Orte, die man hinter sich lassen sollte
Kent Haruf erzählt eine Geschichte, mit vielen Ecken und Kanten und vor allem mit Löchern, aber er erzählt sie flüssig und fesselnd. Es ist die Geschichte von Jack Burdette in Holt, Colorado, oder eher, es ist die Geschichte von Holt, Colorado, in dem sich alles um Jack Burdette dreht, der aber über drei Viertel derselben Geschichte gar nicht vorkommt, jedenfalls nicht als Person, eher als Geschichte, als Symbol, als Mythos des rücksichtlosen, aber (oder deshalb) erfolgreichen Highschool Footballers, dessen akademische Fähigkeiten so minimal sind, dass ihn seine für das College-Niveau eher durchschnittlichen sportlichen Leistungen dann doch nicht auf dem College halten können. Als Person erscheint er zu Beginn und am Ende, dazwischen liegen eigentlich die 8 Jahre seiner Abwesenheit, eigentlich – weil als Ganzes gesehen, in Holt eigentlich nichts passiert zwischendurch, weil keinerlei Entwicklung der Menschen stattgefunden zu haben scheint. Mit wenigen Ausnahmen:
Wanda Jo Evens, die ihm in vorbehaltloser Zuneigung und scheinbar unendlicher Leidensfähigkeit durch die Highschool geholfen und weitere Jahre als Wochenendfreundin und Abgabestelle für schmutzige Wäsche gedient hat, wirkt neben ihm blass und farblos, eindimensional, auch wenn sie später, nach Jack Burdettes Hochzeit mit Jessie Burdette, für kurze Zeit und Textlänge in seelische und soziale Verwahrlosung eintaucht, aus der sie nur durch das Verlassen ihres Heimatsortes entkommen kann.

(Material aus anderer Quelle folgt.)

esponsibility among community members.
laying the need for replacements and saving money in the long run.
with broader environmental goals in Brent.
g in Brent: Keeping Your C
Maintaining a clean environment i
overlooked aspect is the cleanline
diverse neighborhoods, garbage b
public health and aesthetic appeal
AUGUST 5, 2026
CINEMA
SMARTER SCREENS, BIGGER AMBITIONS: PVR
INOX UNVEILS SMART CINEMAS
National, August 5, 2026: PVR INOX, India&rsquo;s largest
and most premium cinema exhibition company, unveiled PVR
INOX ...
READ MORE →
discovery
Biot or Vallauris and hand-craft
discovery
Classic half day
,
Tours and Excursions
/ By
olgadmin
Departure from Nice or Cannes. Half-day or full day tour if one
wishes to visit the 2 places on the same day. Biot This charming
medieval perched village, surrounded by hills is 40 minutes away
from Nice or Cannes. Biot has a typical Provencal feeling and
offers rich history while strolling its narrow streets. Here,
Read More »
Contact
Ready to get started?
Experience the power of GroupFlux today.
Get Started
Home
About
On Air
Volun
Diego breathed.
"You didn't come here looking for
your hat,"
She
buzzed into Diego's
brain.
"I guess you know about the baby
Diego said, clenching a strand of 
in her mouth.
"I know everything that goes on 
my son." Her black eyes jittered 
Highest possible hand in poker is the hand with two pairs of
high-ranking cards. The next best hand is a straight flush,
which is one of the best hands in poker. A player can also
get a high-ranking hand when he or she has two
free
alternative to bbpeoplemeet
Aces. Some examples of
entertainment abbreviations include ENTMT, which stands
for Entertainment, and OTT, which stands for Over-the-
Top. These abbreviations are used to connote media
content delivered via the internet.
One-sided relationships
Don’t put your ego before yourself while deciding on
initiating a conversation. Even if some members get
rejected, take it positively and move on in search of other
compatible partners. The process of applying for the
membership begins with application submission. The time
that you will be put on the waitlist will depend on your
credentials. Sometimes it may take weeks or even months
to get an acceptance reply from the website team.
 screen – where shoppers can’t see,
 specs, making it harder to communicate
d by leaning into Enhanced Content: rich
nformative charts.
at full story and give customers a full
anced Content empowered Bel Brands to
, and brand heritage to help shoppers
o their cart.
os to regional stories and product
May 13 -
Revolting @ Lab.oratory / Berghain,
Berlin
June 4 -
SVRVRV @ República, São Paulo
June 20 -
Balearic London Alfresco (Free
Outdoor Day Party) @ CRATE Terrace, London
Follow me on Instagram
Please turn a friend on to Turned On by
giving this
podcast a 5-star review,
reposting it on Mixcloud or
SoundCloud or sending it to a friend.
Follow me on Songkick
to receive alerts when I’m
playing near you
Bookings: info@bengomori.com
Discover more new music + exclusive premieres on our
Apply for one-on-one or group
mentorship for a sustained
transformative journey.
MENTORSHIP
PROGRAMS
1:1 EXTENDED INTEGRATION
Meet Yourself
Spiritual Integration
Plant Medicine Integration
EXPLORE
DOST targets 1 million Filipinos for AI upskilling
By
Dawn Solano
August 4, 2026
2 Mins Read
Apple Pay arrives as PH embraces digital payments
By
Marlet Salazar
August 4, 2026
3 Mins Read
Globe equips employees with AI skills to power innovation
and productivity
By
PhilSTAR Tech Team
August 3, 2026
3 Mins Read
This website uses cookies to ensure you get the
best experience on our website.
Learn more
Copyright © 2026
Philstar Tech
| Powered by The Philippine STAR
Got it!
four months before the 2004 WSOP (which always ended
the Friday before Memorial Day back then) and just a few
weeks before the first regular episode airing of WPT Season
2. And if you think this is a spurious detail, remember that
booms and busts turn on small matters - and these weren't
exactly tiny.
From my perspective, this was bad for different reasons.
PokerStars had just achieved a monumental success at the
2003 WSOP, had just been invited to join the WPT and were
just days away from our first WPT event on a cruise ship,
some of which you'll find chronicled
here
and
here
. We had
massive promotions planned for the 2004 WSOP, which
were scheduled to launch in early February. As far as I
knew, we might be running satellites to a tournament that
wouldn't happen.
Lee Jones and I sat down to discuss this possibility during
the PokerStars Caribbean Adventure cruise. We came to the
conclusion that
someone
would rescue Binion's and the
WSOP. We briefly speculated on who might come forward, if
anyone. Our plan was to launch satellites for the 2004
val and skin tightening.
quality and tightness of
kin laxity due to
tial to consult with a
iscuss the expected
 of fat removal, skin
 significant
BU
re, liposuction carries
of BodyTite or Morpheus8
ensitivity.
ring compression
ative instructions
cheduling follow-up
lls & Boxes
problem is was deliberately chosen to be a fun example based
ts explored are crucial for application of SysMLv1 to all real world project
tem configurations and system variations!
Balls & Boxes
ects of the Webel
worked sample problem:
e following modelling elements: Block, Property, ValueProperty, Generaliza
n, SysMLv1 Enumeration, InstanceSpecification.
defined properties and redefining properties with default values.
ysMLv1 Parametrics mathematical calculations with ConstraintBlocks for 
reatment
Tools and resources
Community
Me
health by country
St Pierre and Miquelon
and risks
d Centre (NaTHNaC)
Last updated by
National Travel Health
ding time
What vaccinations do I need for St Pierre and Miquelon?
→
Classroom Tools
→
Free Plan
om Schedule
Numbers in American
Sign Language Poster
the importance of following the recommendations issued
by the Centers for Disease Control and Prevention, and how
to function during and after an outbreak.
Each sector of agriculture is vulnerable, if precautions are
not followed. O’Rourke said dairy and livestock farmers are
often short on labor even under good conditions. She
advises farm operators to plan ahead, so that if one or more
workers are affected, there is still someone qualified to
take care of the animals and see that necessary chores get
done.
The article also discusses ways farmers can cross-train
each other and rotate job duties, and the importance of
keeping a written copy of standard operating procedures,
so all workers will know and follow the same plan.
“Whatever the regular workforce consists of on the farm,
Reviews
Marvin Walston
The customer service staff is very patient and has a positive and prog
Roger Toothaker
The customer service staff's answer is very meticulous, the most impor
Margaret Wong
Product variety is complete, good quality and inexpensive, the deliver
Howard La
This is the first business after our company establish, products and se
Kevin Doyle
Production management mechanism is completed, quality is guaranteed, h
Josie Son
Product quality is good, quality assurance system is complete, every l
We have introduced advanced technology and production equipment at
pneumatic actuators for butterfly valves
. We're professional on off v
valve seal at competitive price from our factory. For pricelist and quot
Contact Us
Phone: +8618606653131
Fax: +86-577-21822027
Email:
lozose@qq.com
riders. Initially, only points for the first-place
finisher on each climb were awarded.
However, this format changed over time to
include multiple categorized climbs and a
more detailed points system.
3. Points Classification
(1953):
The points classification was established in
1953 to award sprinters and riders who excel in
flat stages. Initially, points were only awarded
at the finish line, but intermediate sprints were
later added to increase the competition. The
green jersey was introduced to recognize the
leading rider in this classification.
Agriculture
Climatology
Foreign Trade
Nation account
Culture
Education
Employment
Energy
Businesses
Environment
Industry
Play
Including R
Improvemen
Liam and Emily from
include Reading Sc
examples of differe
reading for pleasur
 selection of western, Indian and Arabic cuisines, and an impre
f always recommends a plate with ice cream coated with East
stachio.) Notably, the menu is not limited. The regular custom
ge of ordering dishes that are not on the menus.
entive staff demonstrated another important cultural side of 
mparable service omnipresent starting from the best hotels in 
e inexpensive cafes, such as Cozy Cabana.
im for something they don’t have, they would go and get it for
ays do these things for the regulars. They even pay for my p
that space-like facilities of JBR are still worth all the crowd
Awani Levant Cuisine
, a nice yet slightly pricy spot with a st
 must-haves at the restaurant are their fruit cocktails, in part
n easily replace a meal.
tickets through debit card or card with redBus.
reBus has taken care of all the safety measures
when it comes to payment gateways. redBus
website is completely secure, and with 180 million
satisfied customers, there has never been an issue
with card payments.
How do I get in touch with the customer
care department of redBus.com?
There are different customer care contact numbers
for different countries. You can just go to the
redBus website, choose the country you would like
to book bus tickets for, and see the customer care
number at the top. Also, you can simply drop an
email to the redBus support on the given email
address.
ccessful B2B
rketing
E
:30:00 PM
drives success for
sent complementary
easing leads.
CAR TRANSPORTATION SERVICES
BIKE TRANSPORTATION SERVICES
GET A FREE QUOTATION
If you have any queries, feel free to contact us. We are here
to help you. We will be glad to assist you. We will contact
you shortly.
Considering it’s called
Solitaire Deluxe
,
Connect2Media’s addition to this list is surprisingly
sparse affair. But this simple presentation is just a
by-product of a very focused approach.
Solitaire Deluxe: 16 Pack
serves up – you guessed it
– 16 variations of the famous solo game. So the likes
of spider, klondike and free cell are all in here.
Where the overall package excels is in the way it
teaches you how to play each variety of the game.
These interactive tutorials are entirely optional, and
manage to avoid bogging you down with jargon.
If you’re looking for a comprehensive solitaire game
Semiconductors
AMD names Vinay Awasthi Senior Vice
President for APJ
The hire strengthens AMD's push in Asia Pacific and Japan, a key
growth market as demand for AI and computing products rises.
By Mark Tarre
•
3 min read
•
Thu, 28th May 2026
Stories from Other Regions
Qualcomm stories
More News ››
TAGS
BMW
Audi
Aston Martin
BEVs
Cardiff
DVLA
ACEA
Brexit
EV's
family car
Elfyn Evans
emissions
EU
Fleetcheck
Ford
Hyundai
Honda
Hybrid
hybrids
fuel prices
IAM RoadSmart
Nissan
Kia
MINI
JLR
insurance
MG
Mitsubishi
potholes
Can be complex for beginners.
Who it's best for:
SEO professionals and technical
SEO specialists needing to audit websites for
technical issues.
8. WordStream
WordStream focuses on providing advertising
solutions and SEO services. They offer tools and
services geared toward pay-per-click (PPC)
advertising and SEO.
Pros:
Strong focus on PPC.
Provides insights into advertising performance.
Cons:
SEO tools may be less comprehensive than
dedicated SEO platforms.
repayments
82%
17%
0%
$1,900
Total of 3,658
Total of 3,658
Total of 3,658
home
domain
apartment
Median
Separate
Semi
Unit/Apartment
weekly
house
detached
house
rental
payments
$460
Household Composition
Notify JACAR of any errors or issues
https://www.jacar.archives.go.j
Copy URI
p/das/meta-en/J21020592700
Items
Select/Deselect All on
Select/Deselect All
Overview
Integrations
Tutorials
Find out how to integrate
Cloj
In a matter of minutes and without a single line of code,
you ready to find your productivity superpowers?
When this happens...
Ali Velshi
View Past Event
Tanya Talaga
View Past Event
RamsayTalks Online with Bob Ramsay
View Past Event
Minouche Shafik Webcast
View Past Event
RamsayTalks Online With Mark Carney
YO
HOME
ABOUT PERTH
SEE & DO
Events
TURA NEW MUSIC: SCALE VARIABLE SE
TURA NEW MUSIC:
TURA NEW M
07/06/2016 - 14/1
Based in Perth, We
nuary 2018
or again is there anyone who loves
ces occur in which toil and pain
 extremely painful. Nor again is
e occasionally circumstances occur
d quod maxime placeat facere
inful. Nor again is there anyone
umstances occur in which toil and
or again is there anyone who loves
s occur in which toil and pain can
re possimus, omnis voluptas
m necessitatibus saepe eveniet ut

Jessie Burdette, die Jack nach nur einem längeren Wochenende in Tulsa, Oklahoma, geheiratet hatte, erscheint den Einwohnern von Holt mysteriös, unerklärlich und letztendlich als Projektionsfläche ihrer Emotionen und Abneigungen und, nach Jacks erneuter, finanzieller Untreue, als mitschuldig und sozial zu bestrafen. Nur ihre Ausdauer, Willenskraft und die Treue zu ihren (und Jacks) Kindern sowie ihr Versuch, zumindest einen Teil von Jacks Schuld wieder zurück zu zahlen, lässt sie langsam in den Augen der Ansässigen genügen.
Die Geschichte wird erzählt von Pat Arbuckle, einem früheren Schulkameraden von Jack Burdette und Herausgeber des Holt Mercury, der lokalen Zeitung. Sie wird erzählt wie lange Zeitungsartikel erzählt werden, die im Feuilleton eines Wochenblattes erscheinen, einigermassen recherchiert, voll von Lokalkolorit und wörtlicher Rede, aber nicht sehr in die Tiefe gehend, was die psychologischen Hintergründe und Motivationen der Protagonisten betrifft: also kein photorealistisches Bild von Chuck Close, eher eine Lithographie von A. Paul Weber. Also fast wie ein Spiegel-Artikel.
Literatur oder genauer: Geschichten müssen einen Sinn haben und dadurch dann machen, Ereignisse müssen sich aus der Handlung entwickeln, angelegt sein, völlig wahllose Unfälle oder ebenso überraschende, positive Auflösungen (wie der deus ex machina im Theater) wirken unbefriedigend und hinterlassen einen schlechten Geschmack. Die Leistung Kent Harufs in diesem kurzen Roman ist zum einen das Durchhalten des journalistischen Schreibstils bis zum Schluss, bis zu einem Moment, in dem ich als Leser zumindest gedacht habe: «Jetzt muss doch mal etwas Persönliches kommen!» Was es nicht tut, bravo.
Und zum anderen ist es die Leistung, eben diese Wahllosigkeit des Ereignisses, dieses völlige Umkippen der stringenten Handlung glaubwürdig zu machen: so glaubwürdig, dass ich als Leser mich kopfschüttelnd zurücklehnen musste und laut dachte: «Das kann doch nicht sein!»
Fazit: Ein Leseerlebnis mit Leserbeteiligung.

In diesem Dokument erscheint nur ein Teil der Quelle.